Admiral Sayre had not considered it necessary to tell the personnel officer that he had been a year behind Greg Culhane's father at the academy, nor that in 1919-20 (before he had volunteered for aviation) he had served under Admiral Culhane with a tin-can squadron.
/> But as soon as the personnel officer had left his office, he had asked his chief yeoman to get Mrs. Sayre on the line, and when she came to the phone, he told her that Andy Culhane's boy had just reported aboard, and from the picture in his service jacket as well as from the efficiency reports in the record, Greg Culhane was a fine young Marine officer.
"I wonder why he went in the Marines?" Jeanne Sayre said absently, and then without waiting for a reply, she asked, "I wonder if Martha remembers him? They were just little tykes the last time… Well, we'll just have to have him to dinner. I'll write Margaret Culhane and tell her we're keeping an eye on him."
The engagement of Martha Ellen Sayre, the only daughter of Rear Admiral and Mrs. James B. Sayre, USN, to First Lieutenant Gregory J. Culhane, USMC, elder son of Vice Admiral and Mrs. Andrew J. Culhane, USN, was announced at the traditional Admiral's New Year's Day Reception.
It was a triple celebration. Admiral Sayre announced jovially at midnight when he was getting just a little flushed in the face: It was the new year, 1941, and that was always a good excuse for a party; he had finally managed to unload his daughter, who was getting to be at twenty-one a little long in the tooth; and her intended, even if he was a Marine, could now afford to support her, because as of midnight he had been made a first lieutenant.
Greg and Martha Culhane were married in an Episcopal service at the station chapel at Pensacola on July 1, 1941, the day after he was graduated as a Naval aviator. It was a major social event for the air station, and indeed for the Navy.

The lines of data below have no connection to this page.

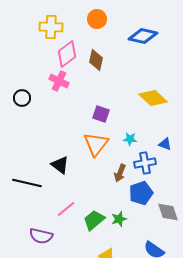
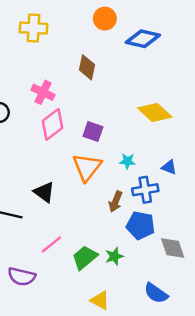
orange circle: (97, 19) -> (105, 19), moved
pink diamond: (67, 54) -> (53, 124), moved
blue pentagon: (141, 193) -> (140, 225), turned 30

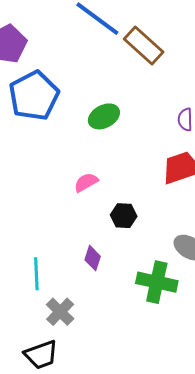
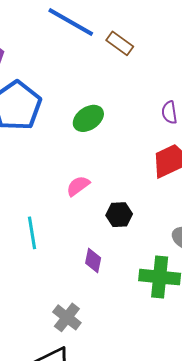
brown rectangle: (144, 45) -> (120, 43), size x0.7
cyan line: (36, 274) -> (32, 233), moved

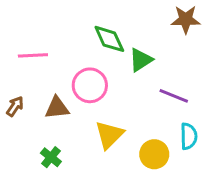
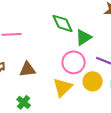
pink circle: (90, 85) -> (74, 62), moved
yellow circle: (154, 154) -> (93, 81), moved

Seventeen flag and general officers of the Navy and Marine Corps (and of course their ladies) were in the chapel for the ceremony. And twelve of Greg's buddies (nine Marines and three swabbies) from flight school, in crisp whites, held swords aloft over the couple as they left the chapel.
Despite secret plans (carefully leaked to the enemy) that the young couple would spend their wedding night in Gainesville, they actually went no farmer than a suite in Pensacola's San Carlos Hotel. And the next morning, they drove down the Florida peninsula to Opa-locka, where Greg had been ordered for final training as a fighter pilot.
That lasted about two months. They had a small suite in the Hollywood Beach Hotel, which was now a quasi-official officers' hotel. Martha spent her days playing tennis and golf and swimming, and Greg spent his learning the peculiarities of the Grumman F4F-3 fighter.